_Tareas:_
(1) Resume en dos oraciones la crítica sobre Shyamalan.
(2) Según la crítica sobre Shyamalan, ¿en qué país aparece la nueva amenaza al final?
(3) Escribe la continuación de la crítica sobre Shyamalan a partir de su última oración.

_Texto del ejercicio:_
□ □ □
El problema reside en las limitaciones autoimpuestas. Shyamalan se recrea tanto en sí mismo que imposibilita su evolución, ofreciendo lo mismo una y otra vez, recurriendo constantemente a sus trabajos anteriores para no perder esa pátina de esplendor visual que siempre han desprendidos hasta sus peores trabajos (que se van acumulando poco a poco). Hay talento subvertido dentro del filme, no obstante, pero permanece atenuado con el énfasis visual de un genio de la puesta en escena que está en horas bajas. Él, como nadie, sabe filmar la tensión y el suspense, pero aquí se sostiene en un esquematismo tan reprochable que ni siquiera existe una voluntad metafórica que sirva de excusa. Shyamalan se queda sin coartada demasiado pronto en su reflexión interna.
Todo es catastrófico, que no catastrofista, llegando a una apostura que roza la tomadura de pelo, cuando el espectador tiene que asistir a un triple final que concluye con un ‘happy end’, con la esperanza de vida (ése predictor que da positivo), enfrentado sin embargo a la nueva amenaza, ésta vez en Francia, la ciudad del amor, con una secuencia de bicis y ‘gays’, en la que el virus destructor promete no ser tan condescendiente.
□ □ □
_Material proporcionado:_
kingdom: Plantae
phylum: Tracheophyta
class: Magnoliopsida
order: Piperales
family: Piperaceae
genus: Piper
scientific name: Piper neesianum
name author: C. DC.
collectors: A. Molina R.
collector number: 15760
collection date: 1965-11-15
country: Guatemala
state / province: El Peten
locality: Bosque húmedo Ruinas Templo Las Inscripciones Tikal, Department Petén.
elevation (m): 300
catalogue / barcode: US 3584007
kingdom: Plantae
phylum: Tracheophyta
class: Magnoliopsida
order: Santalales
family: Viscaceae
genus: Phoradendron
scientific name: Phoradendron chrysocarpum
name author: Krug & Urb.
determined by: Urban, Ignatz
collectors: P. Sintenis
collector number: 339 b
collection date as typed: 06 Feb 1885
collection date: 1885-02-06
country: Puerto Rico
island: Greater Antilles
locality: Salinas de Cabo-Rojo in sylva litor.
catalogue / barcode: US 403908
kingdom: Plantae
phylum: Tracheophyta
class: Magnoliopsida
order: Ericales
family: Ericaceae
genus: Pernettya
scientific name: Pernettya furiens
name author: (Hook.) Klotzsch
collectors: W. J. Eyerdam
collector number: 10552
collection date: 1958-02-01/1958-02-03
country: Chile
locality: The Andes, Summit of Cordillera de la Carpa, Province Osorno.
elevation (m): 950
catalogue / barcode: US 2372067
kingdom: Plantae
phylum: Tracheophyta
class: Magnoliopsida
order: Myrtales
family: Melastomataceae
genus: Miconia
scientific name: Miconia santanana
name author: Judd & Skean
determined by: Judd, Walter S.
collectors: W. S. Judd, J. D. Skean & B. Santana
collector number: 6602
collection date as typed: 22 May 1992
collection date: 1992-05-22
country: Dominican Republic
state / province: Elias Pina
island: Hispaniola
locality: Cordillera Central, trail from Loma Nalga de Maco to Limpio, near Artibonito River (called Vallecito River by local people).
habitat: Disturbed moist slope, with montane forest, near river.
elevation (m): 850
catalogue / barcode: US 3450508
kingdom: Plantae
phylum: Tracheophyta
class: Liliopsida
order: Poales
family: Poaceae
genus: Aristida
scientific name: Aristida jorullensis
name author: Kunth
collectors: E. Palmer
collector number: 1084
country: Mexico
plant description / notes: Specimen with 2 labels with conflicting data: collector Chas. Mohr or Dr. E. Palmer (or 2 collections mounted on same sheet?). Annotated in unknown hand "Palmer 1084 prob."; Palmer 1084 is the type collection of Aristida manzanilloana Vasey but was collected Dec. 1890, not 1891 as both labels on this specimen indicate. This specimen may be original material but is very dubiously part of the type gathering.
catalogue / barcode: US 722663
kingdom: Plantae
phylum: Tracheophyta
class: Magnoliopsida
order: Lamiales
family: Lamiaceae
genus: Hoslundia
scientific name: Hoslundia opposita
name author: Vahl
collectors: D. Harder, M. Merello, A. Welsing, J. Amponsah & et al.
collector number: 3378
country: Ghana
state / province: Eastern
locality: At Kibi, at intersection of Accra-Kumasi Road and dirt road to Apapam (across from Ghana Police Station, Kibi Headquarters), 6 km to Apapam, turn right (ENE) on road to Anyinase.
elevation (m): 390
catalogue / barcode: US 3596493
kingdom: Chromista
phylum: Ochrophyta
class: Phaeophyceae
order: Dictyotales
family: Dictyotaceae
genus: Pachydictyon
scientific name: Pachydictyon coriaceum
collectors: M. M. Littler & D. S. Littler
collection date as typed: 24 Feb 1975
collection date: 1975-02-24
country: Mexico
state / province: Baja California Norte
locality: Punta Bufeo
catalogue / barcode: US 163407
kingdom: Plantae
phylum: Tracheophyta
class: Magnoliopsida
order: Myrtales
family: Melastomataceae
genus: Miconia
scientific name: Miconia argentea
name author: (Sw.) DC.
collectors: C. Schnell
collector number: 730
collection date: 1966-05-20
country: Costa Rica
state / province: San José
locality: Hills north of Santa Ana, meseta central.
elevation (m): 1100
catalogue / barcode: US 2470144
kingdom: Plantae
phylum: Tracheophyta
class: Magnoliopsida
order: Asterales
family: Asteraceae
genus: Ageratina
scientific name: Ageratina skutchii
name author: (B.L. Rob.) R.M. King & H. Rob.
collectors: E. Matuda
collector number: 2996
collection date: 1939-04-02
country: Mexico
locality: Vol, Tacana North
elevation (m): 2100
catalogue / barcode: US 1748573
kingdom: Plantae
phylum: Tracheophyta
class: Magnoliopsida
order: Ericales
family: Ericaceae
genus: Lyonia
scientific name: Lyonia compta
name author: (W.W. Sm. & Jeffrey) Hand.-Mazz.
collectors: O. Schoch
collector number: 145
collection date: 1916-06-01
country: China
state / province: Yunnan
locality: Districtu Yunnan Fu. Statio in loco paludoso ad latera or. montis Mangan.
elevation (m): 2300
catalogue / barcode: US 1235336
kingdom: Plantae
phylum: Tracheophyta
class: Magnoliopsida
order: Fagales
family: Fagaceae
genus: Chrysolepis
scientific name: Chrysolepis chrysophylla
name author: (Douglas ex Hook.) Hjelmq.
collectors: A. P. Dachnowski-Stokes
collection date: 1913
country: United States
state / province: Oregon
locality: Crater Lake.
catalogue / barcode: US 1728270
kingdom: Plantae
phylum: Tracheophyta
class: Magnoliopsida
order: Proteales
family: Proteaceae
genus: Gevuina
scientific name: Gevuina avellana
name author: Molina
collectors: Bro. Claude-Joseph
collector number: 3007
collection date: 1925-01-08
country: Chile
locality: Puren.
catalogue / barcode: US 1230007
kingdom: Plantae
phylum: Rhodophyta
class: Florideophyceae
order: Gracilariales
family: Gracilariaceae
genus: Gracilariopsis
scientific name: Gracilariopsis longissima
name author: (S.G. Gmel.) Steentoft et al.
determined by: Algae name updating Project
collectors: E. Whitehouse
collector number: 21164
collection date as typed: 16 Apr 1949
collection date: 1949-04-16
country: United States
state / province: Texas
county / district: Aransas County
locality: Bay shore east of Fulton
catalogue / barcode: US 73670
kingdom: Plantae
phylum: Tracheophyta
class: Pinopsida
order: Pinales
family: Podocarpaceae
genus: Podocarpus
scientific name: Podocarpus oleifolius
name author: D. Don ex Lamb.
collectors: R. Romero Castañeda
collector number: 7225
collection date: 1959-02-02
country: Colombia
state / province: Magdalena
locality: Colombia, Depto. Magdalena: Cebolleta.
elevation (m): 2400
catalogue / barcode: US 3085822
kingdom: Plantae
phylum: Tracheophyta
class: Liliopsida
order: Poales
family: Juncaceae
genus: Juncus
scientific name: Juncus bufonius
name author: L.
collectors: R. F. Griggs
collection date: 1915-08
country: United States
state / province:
□ □ □
_Respuestas:_
(1) La crítica sostiene que Shyamalan se recrea tanto en sí mismo y en sus trabajos anteriores que no logra evolucionar, y que, aunque sabe filmar la tensión y el suspense como nadie, aquí se apoya en un esquematismo sin voluntad metafórica. Además, juzga que todo resulta catastrófico y que el triple final, con un 'happy end' enfrentado a una nueva amenaza en Francia, roza la tomadura de pelo.

(2) En Francia.

(3)
No hay espacio para evidenciar una desestructuración social, ni para una explicación a un enigma que no existe. A Shyamalan, por definición de su cine, no le gusta argumentar a la interpelación de sus tramas. Es más cómodo diluir las cuestiones en el profundo sentido del vacío que han puesto en evidencia sus guiones y han afianzado sus fracasos. Y es que en las películas de Shyamalan, como la propia ciencia en su justificación final dentro del filme, no se puede explicar del todo. De hecho, no se puede explicar nada. Y ése es el inabordable escollo de esta nueva y discrepante cinta del autor de obras tan magníficas como ‘El Sexto Sentido’, ‘El Protegido’ o "El Bosque".